Unlike companies selling counterfeits, businesses specialising in homage fragrances are legally legitimate. “Perfume is sometimes compared to food or recipes because it’s something that is not straightforward to protect,” explains Julie Canet, associate at intellectual property company Marks & Clerk. Brands can trademark their name and the overall look of the product, but the fragrance itself qualifies neither as an invention, which would allow it to be patented, nor as a work of art, which falls under copyright law. “Brands can keep the recipe of their fragrances secret, but if someone independently finds a similar scent, you can’t do anything,” continues Canet.
Because most dupe brands openly describe their products as “interpretations” of a branded item — rather than claiming to be an exact copy — and don’t straightforwardly copy bottles or logos, they are typically immune to lawsuits for trademark infringement, even when they do refer to a trademarked name in the description of their product.
“They are exploiting a loophole in trademark law which is referred to as ‘nominative fair use’ of the name, which means using the name [but] not as a source indicator,” explains Scafidi. “In trademark, it all comes down to the question of whether the consumer is confused, and a consumer who is reading the message ‘this smells like Tom Ford’s Black Orchid but it’s not’ is not going to be confused.”
So how do these companies recreate famous scents?
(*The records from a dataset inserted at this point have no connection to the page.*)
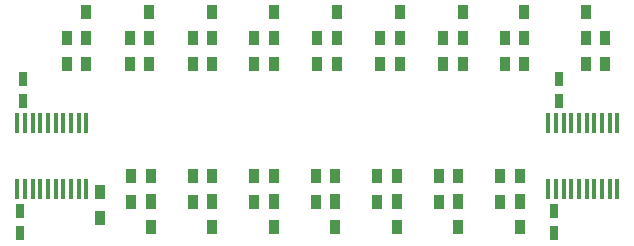
<source format=gbr>
G04 #@! TF.FileFunction,Paste,Top*
%FSLAX46Y46*%
G04 Gerber Fmt 4.6, Leading zero omitted, Abs format (unit mm)*
G04 Created by KiCad (PCBNEW 4.0.2+dfsg1-stable) date Thu 26 Jul 2018 23:23:47 BST*
%MOMM*%
G01*
G04 APERTURE LIST*
%ADD10C,0.100000*%
%ADD11R,0.750000X1.200000*%
%ADD12R,0.900000X1.200000*%
%ADD13R,0.355600X1.676400*%
G04 APERTURE END LIST*
D10*
D11*
X123190000Y-112715000D03*
X123190000Y-114615000D03*
X123444000Y-103439000D03*
X123444000Y-101539000D03*
X168402000Y-112715000D03*
X168402000Y-114615000D03*
X168783000Y-103439000D03*
X168783000Y-101539000D03*
D12*
X127127000Y-100287000D03*
X127127000Y-98087000D03*
X132461000Y-100287000D03*
X132461000Y-98087000D03*
X137795000Y-100287000D03*
X137795000Y-98087000D03*
X143002000Y-100287000D03*
X143002000Y-98087000D03*
X148336000Y-100287000D03*
X148336000Y-98087000D03*
X153670000Y-100287000D03*
X153670000Y-98087000D03*
X159004000Y-100287000D03*
X159004000Y-98087000D03*
X164211000Y-100287000D03*
X164211000Y-98087000D03*
X172720000Y-100287000D03*
X172720000Y-98087000D03*
X163830000Y-111971000D03*
X163830000Y-109771000D03*
X158623000Y-111971000D03*
X158623000Y-109771000D03*
X153416000Y-111971000D03*
X153416000Y-109771000D03*
X148209000Y-111971000D03*
X148209000Y-109771000D03*
X143002000Y-111971000D03*
X143002000Y-109771000D03*
X137795000Y-111971000D03*
X137795000Y-109771000D03*
X132588000Y-111971000D03*
X132588000Y-109771000D03*
X128778000Y-100287000D03*
X128778000Y-98087000D03*
X134112000Y-100287000D03*
X134112000Y-98087000D03*
X139446000Y-100287000D03*
X139446000Y-98087000D03*
X144653000Y-100287000D03*
X144653000Y-98087000D03*
X149987000Y-100287000D03*
X149987000Y-98087000D03*
X155321000Y-100287000D03*
X155321000Y-98087000D03*
X160655000Y-100287000D03*
X160655000Y-98087000D03*
X165862000Y-100287000D03*
X165862000Y-98087000D03*
X171069000Y-100287000D03*
X171069000Y-98087000D03*
X165481000Y-109771000D03*
X165481000Y-111971000D03*
X160274000Y-109771000D03*
X160274000Y-111971000D03*
X155067000Y-109771000D03*
X155067000Y-111971000D03*
X149860000Y-109771000D03*
X149860000Y-111971000D03*
X144653000Y-109771000D03*
X144653000Y-111971000D03*
X139446000Y-109771000D03*
X139446000Y-111971000D03*
X134239000Y-109771000D03*
X134239000Y-111971000D03*
X129921000Y-111168000D03*
X129921000Y-113368000D03*
X128778000Y-95928000D03*
X128778000Y-98128000D03*
X134112000Y-95928000D03*
X134112000Y-98128000D03*
X139446000Y-95928000D03*
X139446000Y-98128000D03*
X144653000Y-95928000D03*
X144653000Y-98128000D03*
X149987000Y-95928000D03*
X149987000Y-98128000D03*
X155321000Y-95928000D03*
X155321000Y-98128000D03*
X160655000Y-95928000D03*
X160655000Y-98128000D03*
X165862000Y-95928000D03*
X165862000Y-98128000D03*
X171069000Y-95928000D03*
X171069000Y-98128000D03*
X165481000Y-114130000D03*
X165481000Y-111930000D03*
X160274000Y-114130000D03*
X160274000Y-111930000D03*
X155067000Y-114130000D03*
X155067000Y-111930000D03*
X149860000Y-114130000D03*
X149860000Y-111930000D03*
X144653000Y-114130000D03*
X144653000Y-111930000D03*
X139446000Y-114130000D03*
X139446000Y-111930000D03*
X134239000Y-114130000D03*
X134239000Y-111930000D03*
D13*
X122932000Y-110896400D03*
X123582001Y-110896400D03*
X124231999Y-110896400D03*
X124882001Y-110896400D03*
X125531999Y-110896400D03*
X126181998Y-110896400D03*
X126831999Y-110896400D03*
X127481998Y-110896400D03*
X128131999Y-110896400D03*
X128781998Y-110896400D03*
X128782000Y-105257600D03*
X128132002Y-105257600D03*
X127482001Y-105257600D03*
X126832002Y-105257600D03*
X126182001Y-105257600D03*
X125532002Y-105257600D03*
X124882001Y-105257600D03*
X124232002Y-105257600D03*
X123582001Y-105257600D03*
X122932002Y-105257600D03*
X167890000Y-110896400D03*
X168540001Y-110896400D03*
X169189999Y-110896400D03*
X169840001Y-110896400D03*
X170489999Y-110896400D03*
X171139998Y-110896400D03*
X171789999Y-110896400D03*
X172439998Y-110896400D03*
X173089999Y-110896400D03*
X173739998Y-110896400D03*
X173740000Y-105257600D03*
X173090002Y-105257600D03*
X172440001Y-105257600D03*
X171790002Y-105257600D03*
X171140001Y-105257600D03*
X170490002Y-105257600D03*
X169840001Y-105257600D03*
X169190002Y-105257600D03*
X168540001Y-105257600D03*
X167890002Y-105257600D03*
M02*

</source>
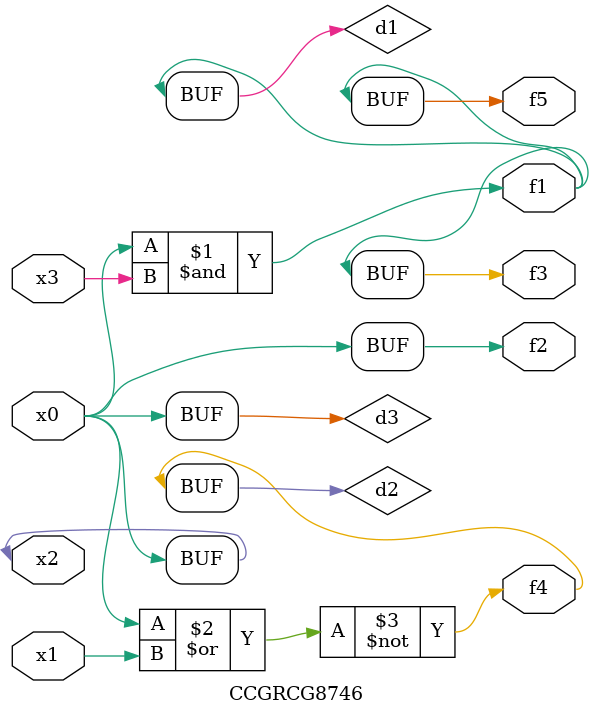
<source format=v>
module CCGRCG8746(
	input x0, x1, x2, x3,
	output f1, f2, f3, f4, f5
);

	wire d1, d2, d3;

	and (d1, x2, x3);
	nor (d2, x0, x1);
	buf (d3, x0, x2);
	assign f1 = d1;
	assign f2 = d3;
	assign f3 = d1;
	assign f4 = d2;
	assign f5 = d1;
endmodule

</source>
According to Richard Stamelman, professor emeritus at Williams College in Massachusetts and author of Perfume: Joy, Scandal, Sin, it’s all about gas chromatography, a way to “analyse any kind of smell and break it up into its chemical elements and ingredients”, he explains. “[Dupe brands] can figure out more or less what’s in any perfume that is subjected to it.”
What’s undoubtedly harder is nailing the balance between said ingredients, he says: “Perfumes have an architecture — they have a top note or a head note, a middle note or hard note, and a base note or a soul note. The composition has to be balanced.”
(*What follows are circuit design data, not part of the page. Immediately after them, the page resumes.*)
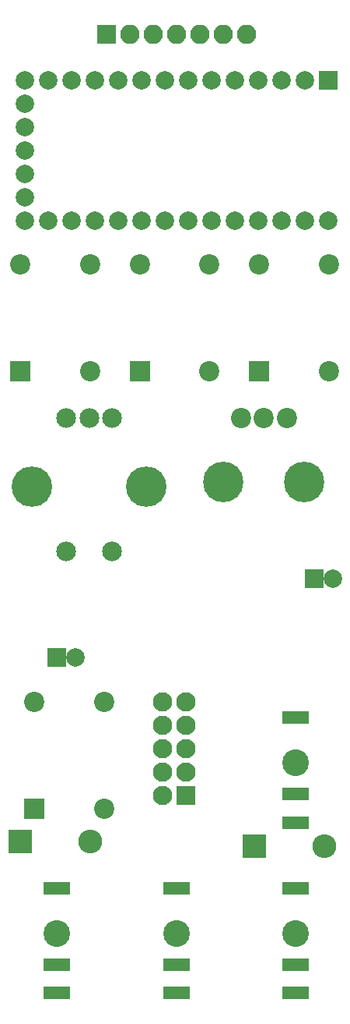
<source format=gbr>
G04 #@! TF.FileFunction,Soldermask,Bot*
%FSLAX46Y46*%
G04 Gerber Fmt 4.6, Leading zero omitted, Abs format (unit mm)*
G04 Created by KiCad (PCBNEW 4.0.7) date 07/15/18 23:17:43*
%MOMM*%
%LPD*%
G01*
G04 APERTURE LIST*
%ADD10C,0.100000*%
%ADD11R,2.100000X2.100000*%
%ADD12O,2.100000X2.100000*%
%ADD13C,2.200000*%
%ADD14R,2.200000X2.200000*%
%ADD15C,2.100000*%
%ADD16C,2.150000*%
%ADD17O,4.400000X4.400000*%
%ADD18C,2.000000*%
%ADD19R,2.000000X2.000000*%
%ADD20C,4.400000*%
%ADD21R,2.600000X2.600000*%
%ADD22O,2.600000X2.600000*%
%ADD23R,2.900000X1.400000*%
%ADD24C,2.900000*%
G04 APERTURE END LIST*
D10*
D11*
X115380000Y-52380000D03*
D12*
X117920000Y-52380000D03*
X120460000Y-52380000D03*
X123000000Y-52380000D03*
X125540000Y-52380000D03*
X128080000Y-52380000D03*
X130620000Y-52380000D03*
D13*
X115100000Y-136500000D03*
X115100000Y-124900000D03*
D14*
X107500000Y-136500000D03*
D13*
X107500000Y-124900000D03*
X126600000Y-89000000D03*
X126600000Y-77400000D03*
D14*
X119000000Y-89000000D03*
D13*
X119000000Y-77400000D03*
X139600000Y-89000000D03*
X139600000Y-77400000D03*
D14*
X132000000Y-89000000D03*
D13*
X132000000Y-77400000D03*
X113600000Y-89000000D03*
X113600000Y-77400000D03*
D14*
X106000000Y-89000000D03*
D13*
X106000000Y-77400000D03*
D11*
X124000000Y-135000000D03*
D15*
X121460000Y-135000000D03*
X124000000Y-132460000D03*
X121460000Y-132460000D03*
X124000000Y-129920000D03*
X121460000Y-129920000D03*
X124000000Y-127380000D03*
X121460000Y-127380000D03*
X124000000Y-124840000D03*
X121460000Y-124840000D03*
D16*
X111000000Y-94000000D03*
X116000000Y-94000000D03*
X113500000Y-94000000D03*
X116000000Y-108500000D03*
X111000000Y-108500000D03*
D17*
X119700000Y-101500000D03*
X107300000Y-101500000D03*
D18*
X106490000Y-65000000D03*
X106490000Y-67540000D03*
X106490000Y-70080000D03*
X106490000Y-72620000D03*
X106490000Y-62460000D03*
X106490000Y-59920000D03*
X106490000Y-57380000D03*
X109030000Y-72620000D03*
X111570000Y-72620000D03*
X114110000Y-72620000D03*
X116650000Y-72620000D03*
X119190000Y-72620000D03*
X121730000Y-72620000D03*
X124270000Y-72620000D03*
X126810000Y-72620000D03*
X129350000Y-72620000D03*
X131890000Y-72620000D03*
X134430000Y-72620000D03*
X136970000Y-72620000D03*
X139510000Y-72620000D03*
X109030000Y-57380000D03*
X111570000Y-57380000D03*
X114110000Y-57380000D03*
X116650000Y-57380000D03*
X119190000Y-57380000D03*
X121730000Y-57380000D03*
X124270000Y-57380000D03*
X126810000Y-57380000D03*
X129350000Y-57380000D03*
X131890000Y-57380000D03*
X134430000Y-57380000D03*
X136970000Y-57380000D03*
D19*
X139510000Y-57380000D03*
D13*
X130000000Y-94000000D03*
X132500000Y-94000000D03*
X135000000Y-94000000D03*
D20*
X128100000Y-101000000D03*
X136900000Y-101000000D03*
D21*
X131500000Y-140500000D03*
D22*
X139120000Y-140500000D03*
D21*
X106000000Y-140000000D03*
D22*
X113620000Y-140000000D03*
D19*
X138000000Y-111500000D03*
D18*
X140000000Y-111500000D03*
D19*
X110000000Y-120000000D03*
D18*
X112000000Y-120000000D03*
D23*
X136000000Y-145080000D03*
X136000000Y-153380000D03*
X136000000Y-156480000D03*
D24*
X136000000Y-150000000D03*
D23*
X110000000Y-145080000D03*
X110000000Y-153380000D03*
X110000000Y-156480000D03*
D24*
X110000000Y-150000000D03*
D23*
X136000000Y-126580000D03*
X136000000Y-134880000D03*
X136000000Y-137980000D03*
D24*
X136000000Y-131500000D03*
D23*
X123000000Y-145080000D03*
X123000000Y-153380000D03*
X123000000Y-156480000D03*
D24*
X123000000Y-150000000D03*
M02*

</source>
He is not surprised that I found Eden’s version of Shalimar unpleasant, too alcoholic and pungent. The fragrance is part of a group of perfumes known as sulfureux, or sulphureous, which are heavy and usually leave a strong sillage, or trail. That’s created by ingredients in the soul note: strong elements such as incense, castoreum and musk. Those elements hold the perfume together, but in dupes they can also easily knock it out of balance.
Stamelman doubts that dupe brands can afford to use the same ingredients that high-end fragrances use, given dupes’ low retail prices. This can influence their olfactory balance and their durability. The concentrate developed from the iris root, known as orris root absolute, for example, takes four to five years to develop. One half tonne of orris root produces one kilogramme of the absolute, which at one time sold for about $65,000, according to Stamelman. The best synthetics ingredients, which are now commonly used in luxury fragrances, are also pricey and usually patented by the large chemical companies that create them, such as International Flavors & Fragrances, Firmenich and Givaudan.
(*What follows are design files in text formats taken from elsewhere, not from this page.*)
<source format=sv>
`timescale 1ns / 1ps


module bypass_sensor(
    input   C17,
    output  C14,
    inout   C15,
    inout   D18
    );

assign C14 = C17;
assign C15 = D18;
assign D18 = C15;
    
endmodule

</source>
“A lot of these dupe [brands] are not going to be able to afford them,” says Stamelman.
Despite the ubiquity of fragrance dupes, industry organisations and even brands don’t seem overly worried about their impact on market share. “Companies are normally very fast to address issues with trade organisations. We did not receive in the past nor now any request for action in this regard,” says the executive of a large fragrance association, who would only speak on condition of anonymity. Brands are much more concerned about changes in regulations. “A lot of perfumers are reformulating existing fragrances to adhere to new standards. This has a greater impact on your balance sheet than homage fragrances.”
The widely held assumption is that clients interested in “inspired by” fragrances are not the same ones who buy the original high-end perfumes. “The luxury perfume market in 2023 was $12.6bn and it’s estimated that by 2032 it will go up to $20bn,” says Stamelman. “It’s a big market. Whether the dupes will ever cut into that, I doubt it.”
But, he adds, “perfume prices are outrageous.”